### [Supplied data]

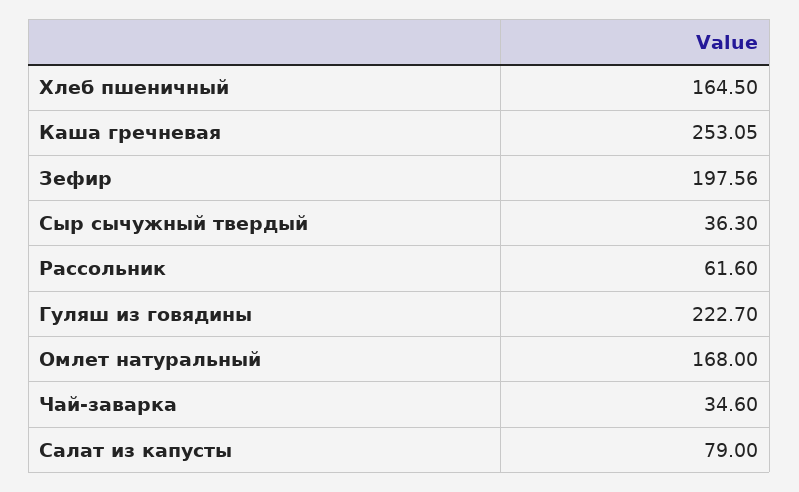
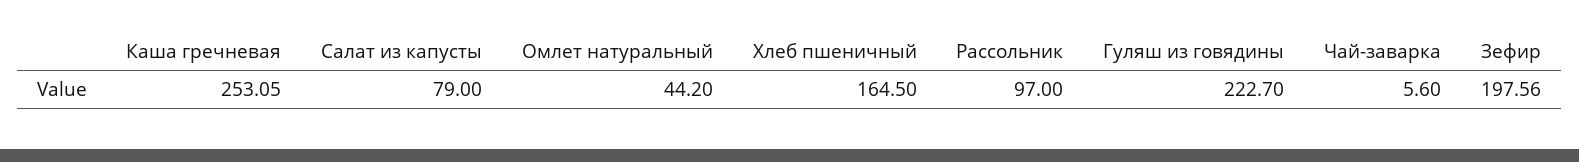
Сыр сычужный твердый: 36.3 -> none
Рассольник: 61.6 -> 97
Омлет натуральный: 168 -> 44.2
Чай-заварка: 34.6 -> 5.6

--

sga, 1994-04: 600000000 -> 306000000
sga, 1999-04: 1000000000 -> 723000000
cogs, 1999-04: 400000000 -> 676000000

### [Task description]
The lines above from the one containing "Сыр сычужный твердый: 36.3 -> none" through the one containing "Чай-заварка: 34.6 -> 5.6" are to be set down exactly, and no others.

### [The completed task]
Сыр сычужный твердый: 36.3 -> none
Рассольник: 61.6 -> 97
Омлет натуральный: 168 -> 44.2
Чай-заварка: 34.6 -> 5.6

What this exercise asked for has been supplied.